▸ **Page**:
——————
When the order is viewed against its background and purpose, it is clear that Greyhound's interpretation of the order is implausible and that Greyhound should reasonably have known that it was not complying with Paragraph 3 by shifting the three-hour delay from Klamath Falls to Biggs.
2. Good Faith Negotiations.
The second requirement of Paragraph 3 was that Greyhound 'negotiate in good faith with Mt. Hood on the establishment of bus schedules most advantageous to the traveling public.' The court below correctly observed that the duty to negotiate in good faith, while not including the duty to agree, does require an active participation in the deliberations, a sincere effort to overcome the obstacles or differences between the parties, and a duty to respond to a good faith proposal put forth by the other party. 363 F. Supp. at 541-542.
Chief Judge Robson, in finding that Greyhound had willfully failed to negotiate in good faith, noted that Mt. Hood officials met and corresponded several times with Greyhound officials; that at these meetings, Mt. Hood made specific proposals toward improving connections at Eugene, Oregon; that Greyhound took no action on these proposals, neither putting forth counterproposals nor implementing those suggested by Mt. Hood; that Greyhound did not take any actions with regard to the Eugene or the Burley connections for eighteen months, until after the contempt petitions were filed; that when Greyhound finally did make a change in the Eugene schedule, that change was basically that which Mt. Hood had suggested eighteen months earlier; that a Greyhound official admitted that it would have been no more difficult to implement this change in the Eugene schedule when it was first suggested by Mt. Hood in March 1970 than it was in November 1971.
There may be borderline cases where, although a court ultimately determines that a party has not negotiated in good faith, the party could reasonably have believed, prior to the court decision, that, because of the extent of its participation in the deliberations, it was negotiating in good faith. The situation before us, however, is far from being such a case. Greyhound did very little with respect to the negotiations other than attend the meetings: it did not respond to proposals, put forth counterproposals, or implement Mt. Hood's suggestions. We disagree with Greyhound's contention that, absent a 'very positive effort' on Mt. Hood's part to secure an agreement, Greyhound could reasonably believe it was negotiating in good faith. Mt. Hood did put forth a specific proposal with regard to the Eugene connection and, as Chief Judge Robson pointed out, since Greyhound completely ignored this proposal, 'it would appear to have been a useless act for Mt. Hood to have drawn up a detailed proposal with regard to the Burley connection.' 363 F. Supp. at 541. Negotiation is, by definition, a two-way street. Greyhound should reasonably have known that, while it had no obligation to agree, doing nothing other than attending meetings was far from being within the scope of good faith negotiations.
——————
▸ **Extracted data**:
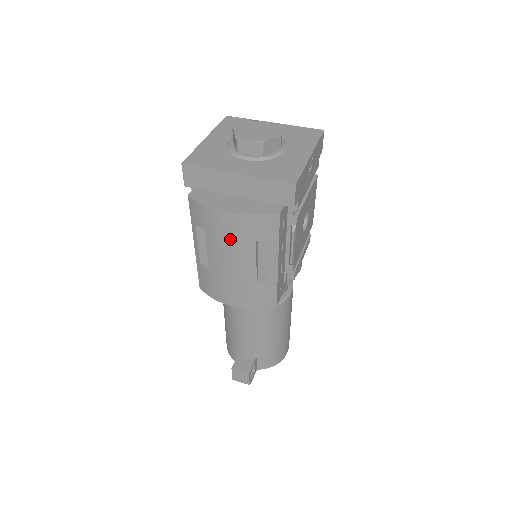
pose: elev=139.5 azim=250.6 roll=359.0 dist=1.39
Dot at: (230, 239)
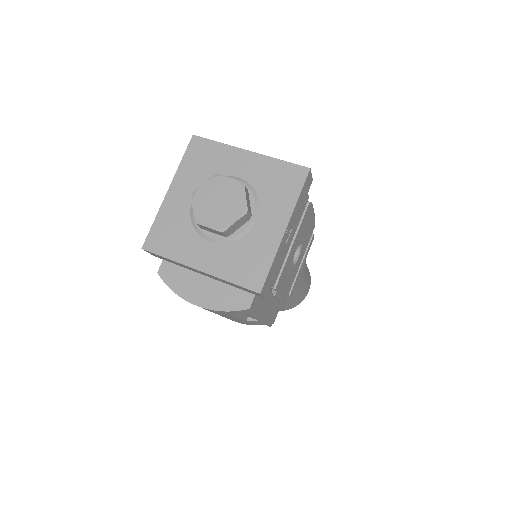
Dot at: occluded
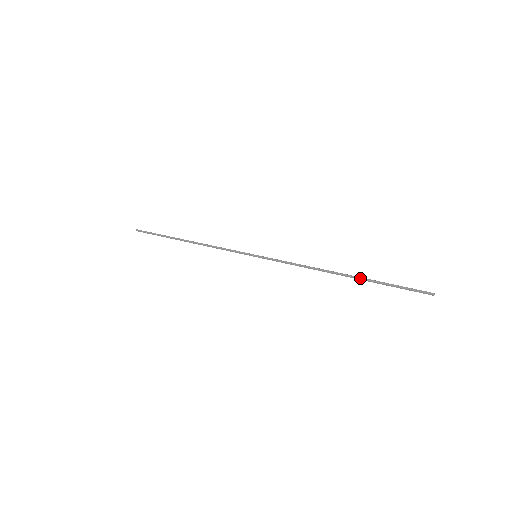
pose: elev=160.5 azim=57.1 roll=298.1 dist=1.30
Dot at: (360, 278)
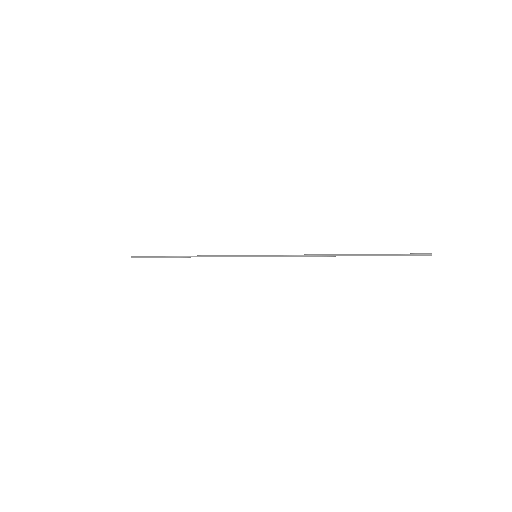
Dot at: (360, 254)
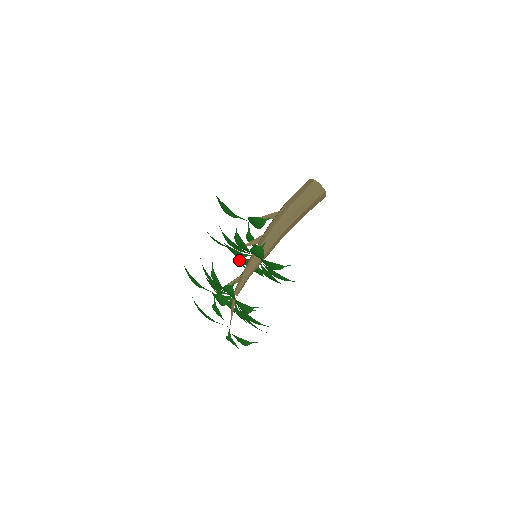
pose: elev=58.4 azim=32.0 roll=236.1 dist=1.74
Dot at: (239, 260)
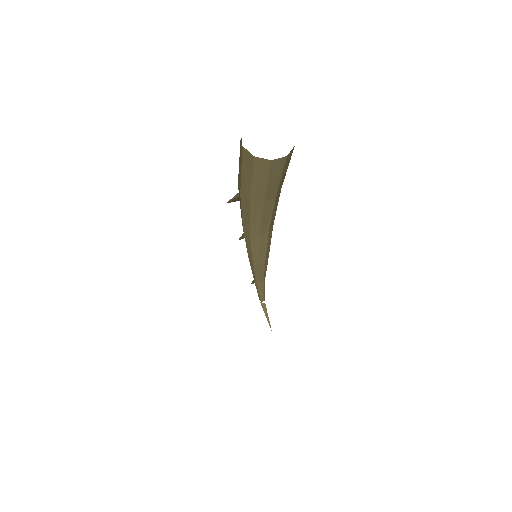
Dot at: occluded
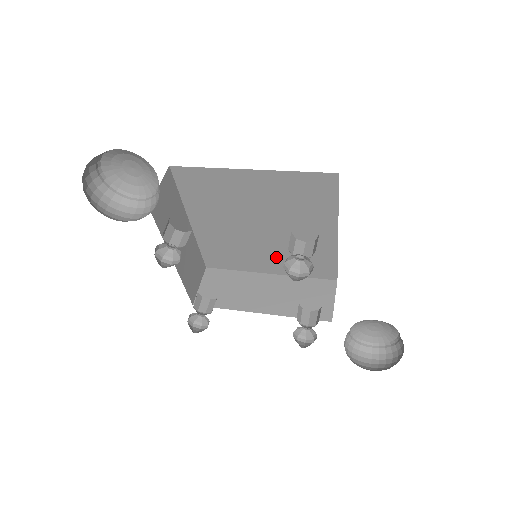
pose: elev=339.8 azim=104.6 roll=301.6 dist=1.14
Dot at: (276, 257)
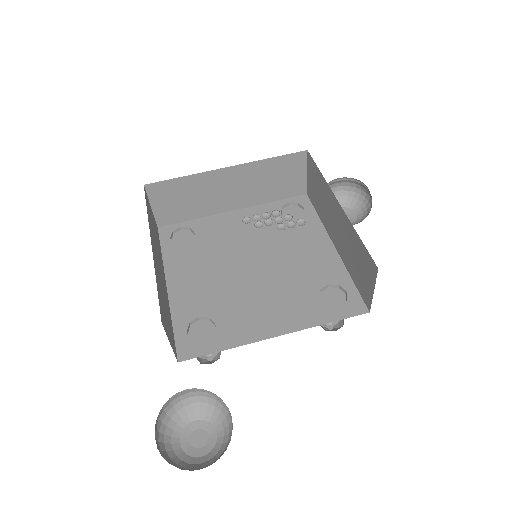
Dot at: occluded
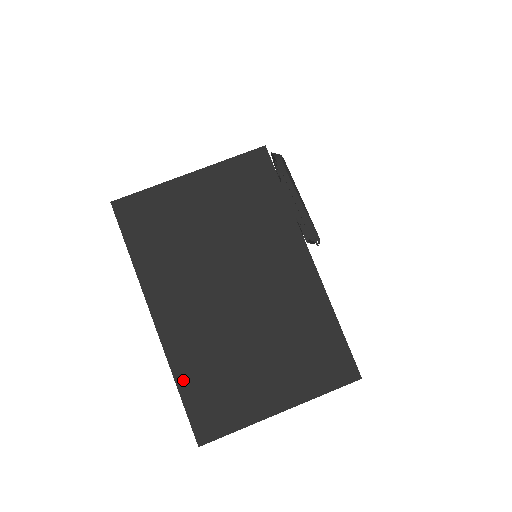
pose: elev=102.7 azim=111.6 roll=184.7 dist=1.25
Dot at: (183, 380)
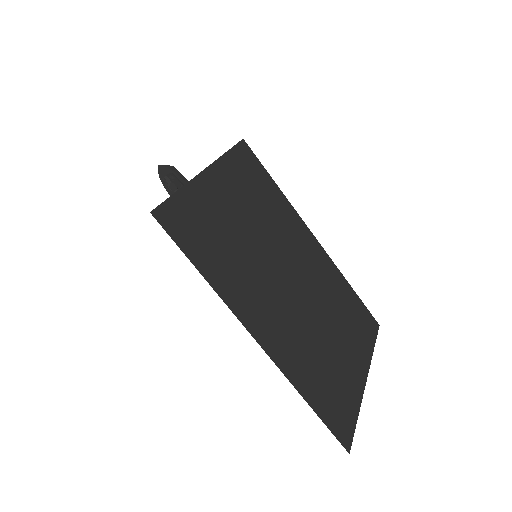
Dot at: (309, 394)
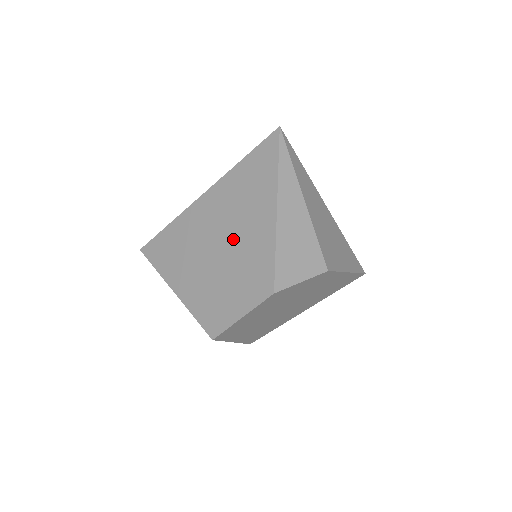
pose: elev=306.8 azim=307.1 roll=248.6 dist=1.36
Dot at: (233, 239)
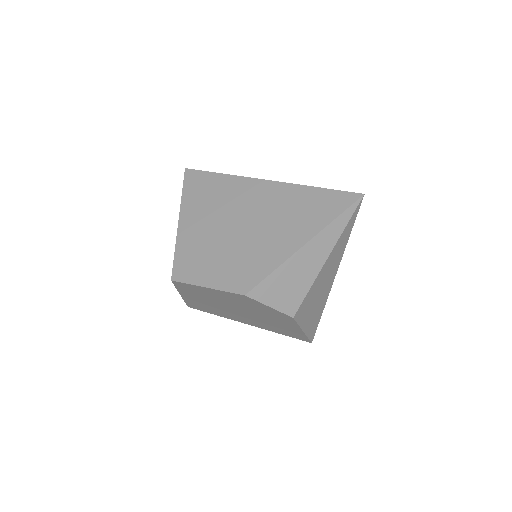
Dot at: (256, 231)
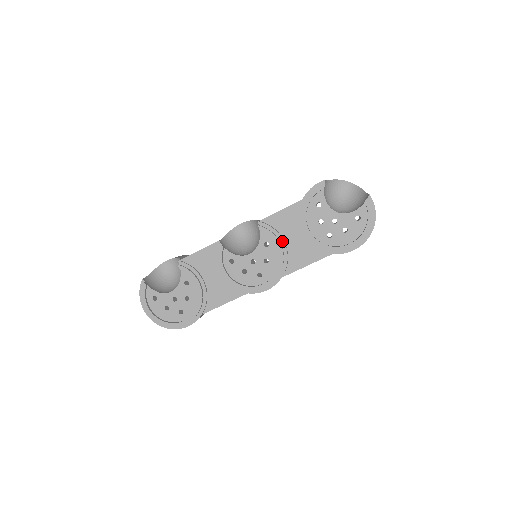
——————
▸ **Stated exercise**:
Retype the court opinion passage above, starting at "When the order" and stopping after "Supp. at 541-542.".

▸ **Response below**:
When the order is viewed against its background and purpose, it is clear that Greyhound's interpretation of the order is implausible and that Greyhound should reasonably have known that it was not complying with Paragraph 3 by shifting the three-hour delay from Klamath Falls to Biggs.
2. Good Faith Negotiations.
The second requirement of Paragraph 3 was that Greyhound 'negotiate in good faith with Mt. Hood on the establishment of bus schedules most advantageous to the traveling public.' The court below correctly observed that the duty to negotiate in good faith, while not including the duty to agree, does require an active participation in the deliberations, a sincere effort to overcome the obstacles or differences between the parties, and a duty to respond to a good faith proposal put forth by the other party. 363 F. Supp. at 541-542.